▶ **Selected excerpt**:

# GX5 - speaker hiss ?



## expresso (Oct 12, 2008)

Hi - i have some hiss from i guess is floor noise - its not terriable - but would like to know if i can lower it even more somehow - i was told that if i increase the signal level - it would lower the hiss ? or get rid of it etc. - 

my system has gotten a little complicated over the years - here is what i have going on - 

Marantz 7002 pre outs - going to an Aphex exciter - going to a EB tech line level - bringing the signal to +4 - 
then going in my DBX EQ and out to my GX5 amp - out to the Klipsch 82s - 

i know everything adds something to mix in terms of noise - and to be honest - its not that bad actually - sounds nice - i do notice the amp when its turned on - gives off the most of the hiss coming from the tweeter - 
i have to get in close to really hear it - i have good hearing and once i lock on to that sound - i can hear it - 

this is with no music playing - just everything turned on - 

So i figured - if its true that i can get rid of that or lower it by giving the gear a higher signal than +4 - 

i started looking and found this - 

http://www.artproaudio.com/products.asp?type=90&cat=13&id=158


difference between this one and the ebtech i have is - this one has a power supply to plug in and knobs to control the level - 

mines has nothing - no power etc. - just plug in either 1/4 or Xlr - which was the reason i got it because of no power etc. - simple - recommended by DBX from there website -- 

Now i am wondering if the ART Pro would have been a better choice if in fact i can get a higher signal out of it - and if that higher signal does lower or remove the hiss - then it would be great - 

but i am not sure of this - would anyone know about this ? any input etc. - 

now if this would work and does raise the signal higher etc. - removes the hiss etc. - 

last question would be - where in the chain should i install this unit to get the best results ?

▶ **Information provided**:
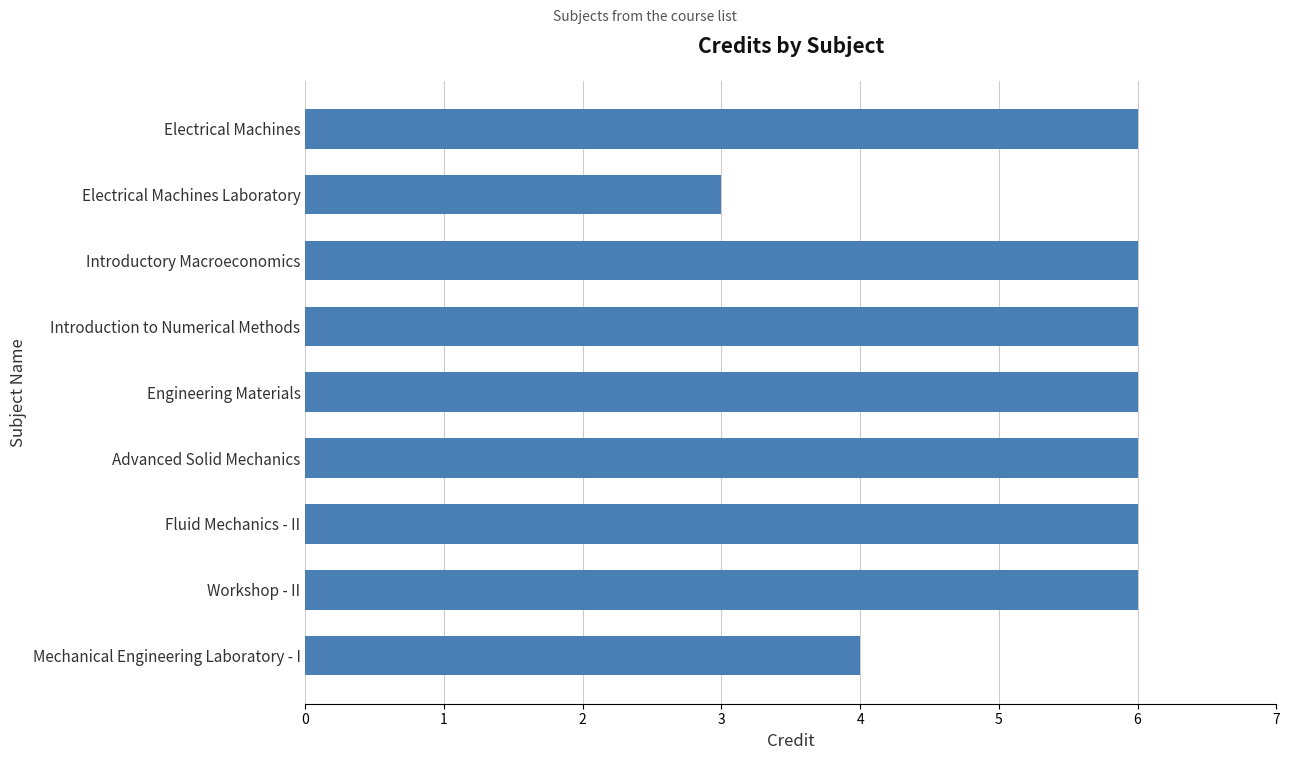

How many bars are there in total?

9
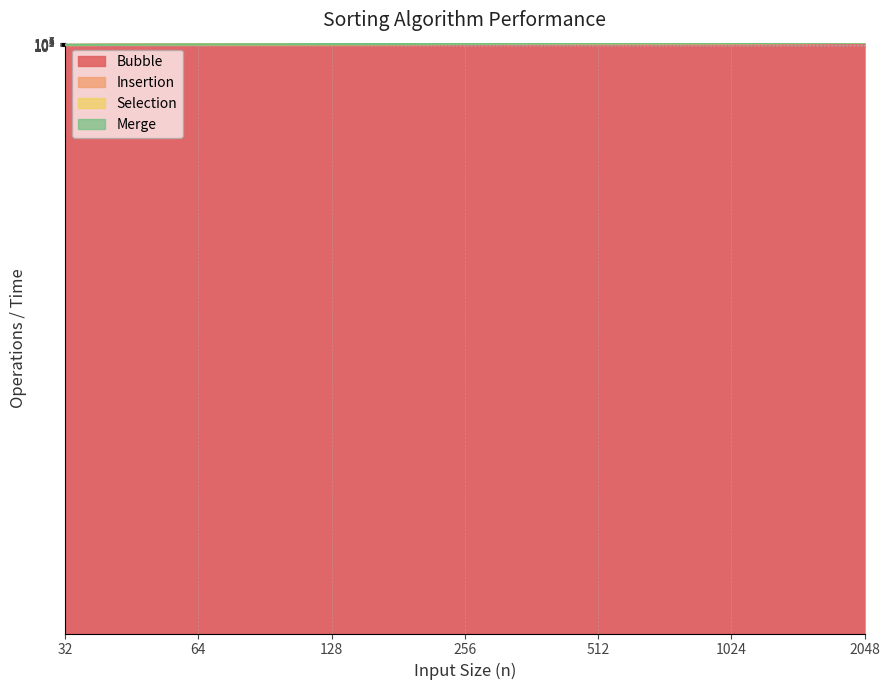

True or false: Selection and Insertion cross at least once.

False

▶ **Exercises to complete**:
**A.** In the speaker hiss post, replace "hiss" with "static" and write out the passage from "Now i am wondering" up to and including "best results ?".
**B.** In the speaker hiss post, which speakers does the GX5 amp feed?
The lines are separate material from the forum post.

▶ **Responses in order**:
**A.**
Now i am wondering if the ART Pro would have been a better choice if in fact i can get a higher signal out of it - and if that higher signal does lower or remove the static - then it would be great - 

but i am not sure of this - would anyone know about this ? any input etc. - 

now if this would work and does raise the signal higher etc. - removes the static etc. - 

last question would be - where in the chain should i install this unit to get the best results ?

**B.** The Klipsch 82s.